A polícia vai indiciar mais uma vez o traficante Silvano Brito, que foi preso na Bahia na terça-feira. Segundo as investigações, nas mensagens que o traficante mandava de Salvador para o Rio de Janeiro é possível constatar que ele comandava o tráfico de drogas e a compra de armas em algumas comunidades. De acordo com informações do portal G1, nas conversas o traficante Silvano pede a um comparsa que compre e cadastre chips de celular para evitar o rastreio da polícia. Ele diz: “Compra logo uns 10 chips e cadastra, mano, antes que babe pra mim. Vou te dar um CPF. Tu tem aí também?”. O comparsa responde: “Quantos você precisar eu tenho, valeu? Tem 30 mil números de CPF aqui”.

Silvano Brito recebeu o apelido de Irmão Metralha porque se tornou criminoso junto com mais dois irmãos. Um deles morreu e o outro está preso. Há 16 anos ele levou um tiro que o deixou paraplégico. Ele fugiu com uma namorada para a Bahia em 2010, quando o Exército ocupou o conjunto de favelas do Alemão. Esse ano ele foi condenado há cinco anos de prisão por tráfico de drogas.

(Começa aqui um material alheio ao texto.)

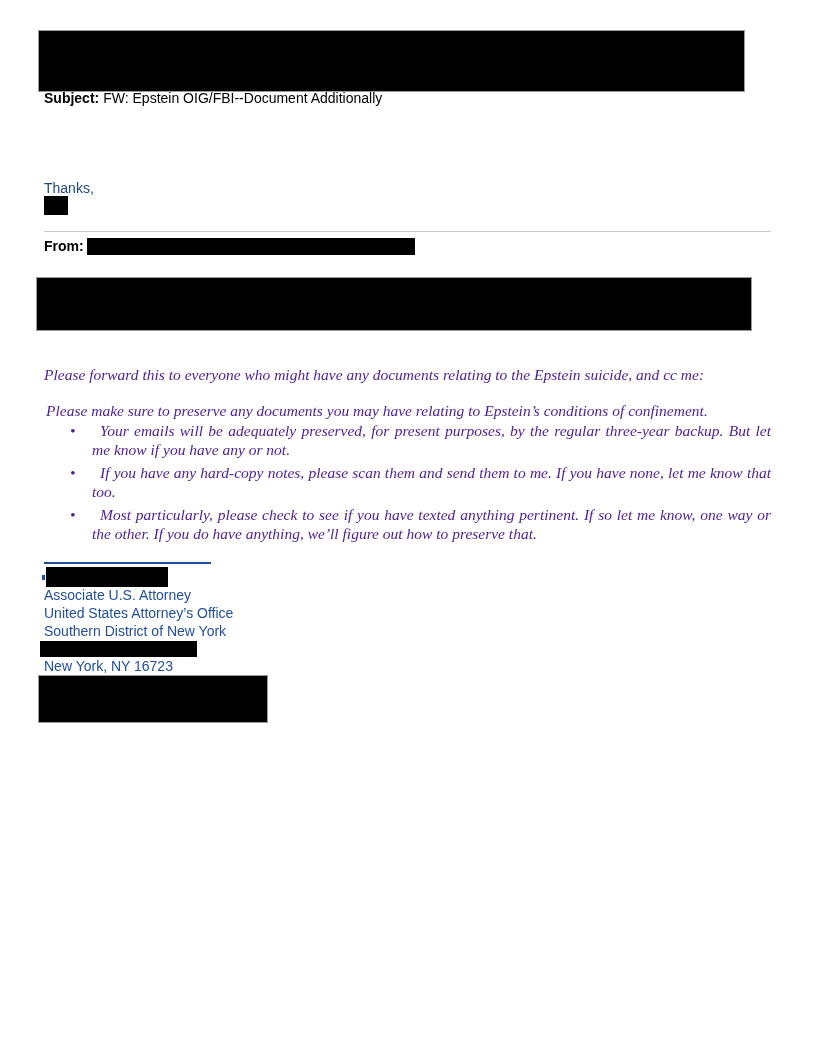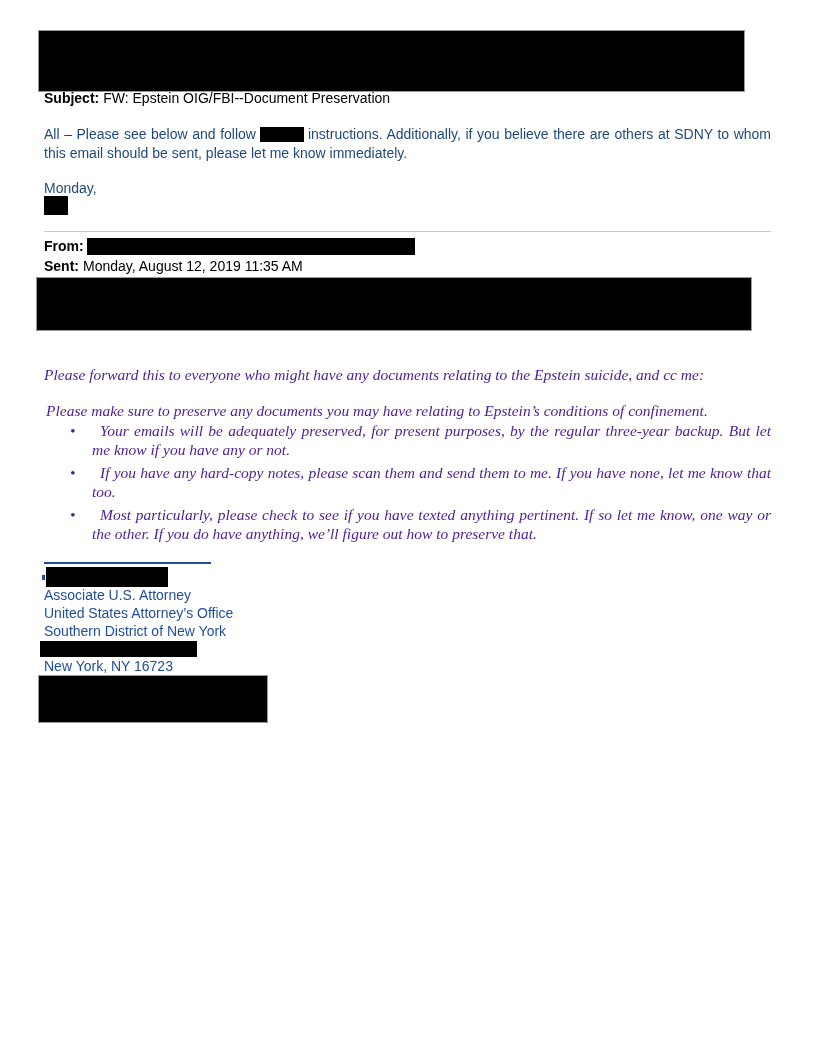--- a/index.html
+++ b/index.html
@@ -52,7 +52,7 @@
   <div class="abs redact-bordered" style="left:38px;top:30px;width:705px;height:60px;"></div>
 
   <div class="abs sans" style="left:44px;top:90px;width:727px;">
-    <span class="bold label-gap">Subject:</span><span>FW: Epstein OIG/FBI--Document Preservation</span>
+    <span class="bold label-gap">Subject:</span><span>FW: Epstein OIG/FBI--Document Additionally</span>
   </div>
 
   <div class="abs sans blue justify intro-para" style="left:44px;top:125px;width:727px;">

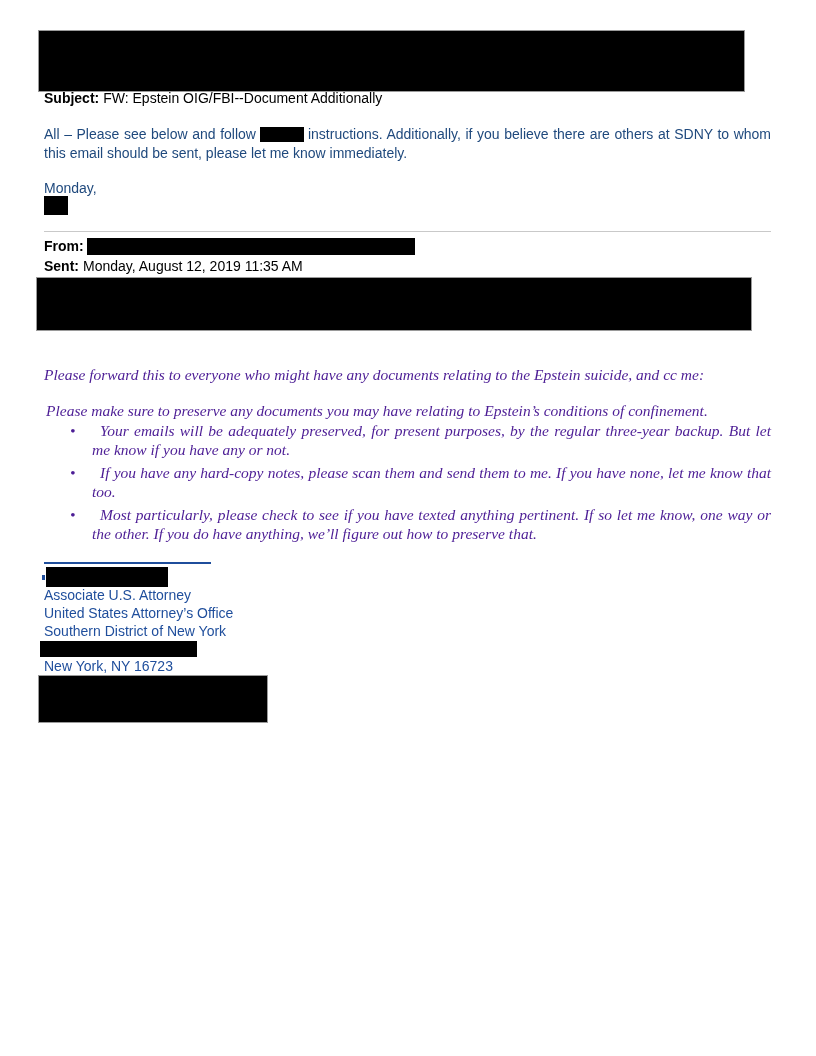--- a/index.html
+++ b/index.html
@@ -55,9 +55,6 @@
     <span class="bold label-gap">Subject:</span><span>FW: Epstein OIG/FBI--Document Additionally</span>
   </div>
 
-  <div class="abs sans blue justify intro-para" style="left:44px;top:125px;width:727px;">
-    <span>All – Please see below and follow</span><span class="redact-inline"></span><span>instructions. Additionally, if you believe there are others at SDNY to whom this email should be sent, please let me know immediately.</span>
-  </div>
 
   <div class="abs sans blue" style="left:44px;top:180px;">Monday,</div>
 

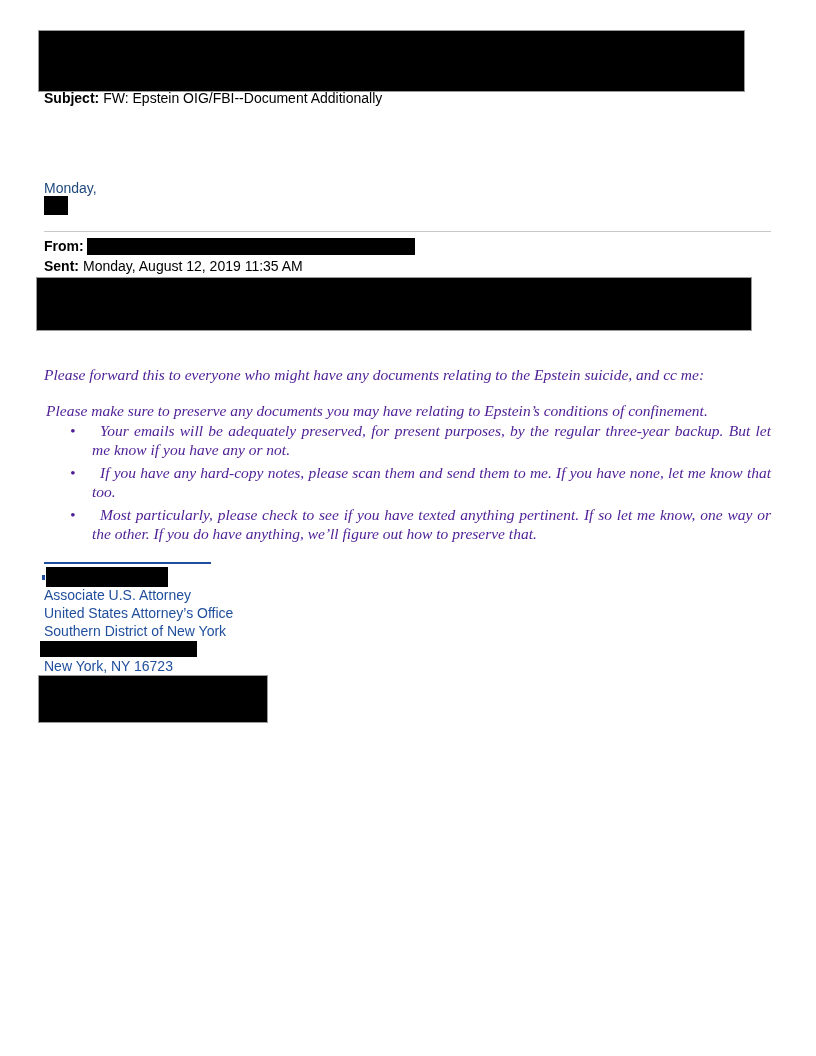--- a/index.html
+++ b/index.html
@@ -56,7 +56,7 @@
   </div>
 
 
-  <div class="abs sans blue" style="left:44px;top:180px;">Monday,</div>
+  <div class="abs sans blue" style="left:44px;top:180px;">Thanks,</div>
 
   <div class="abs redact" style="left:44px;top:196px;width:24px;height:19px;"></div>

De acordo com a delegada que comanda a operação que levou à prisão do traficante, agora ele vai responder por mais um crime. “Pela Polícia Civil ter descoberto que ele continuava comandando, de longe, várias comunidades aqui no Rio de Janeiro, ele vai responder por um novo processo, por tráfico de drogas e associação ao tráfico de drogas, que certamente redundará numa nova condenação, pois as provas são muito cabais contra Silvano Metralha”, afirmou a delegada Valéria de Aragão Sales.

A polícia não acredita que o preso tenha se envolvido com traficantes locais, mas diz que mesmo morando na Bahia, Silvano de Souza Brito chefiava o tráfico em duas comunidades da capital carioca e de outras duas localidades em Duque de Caxias, na Baixada Fluminense.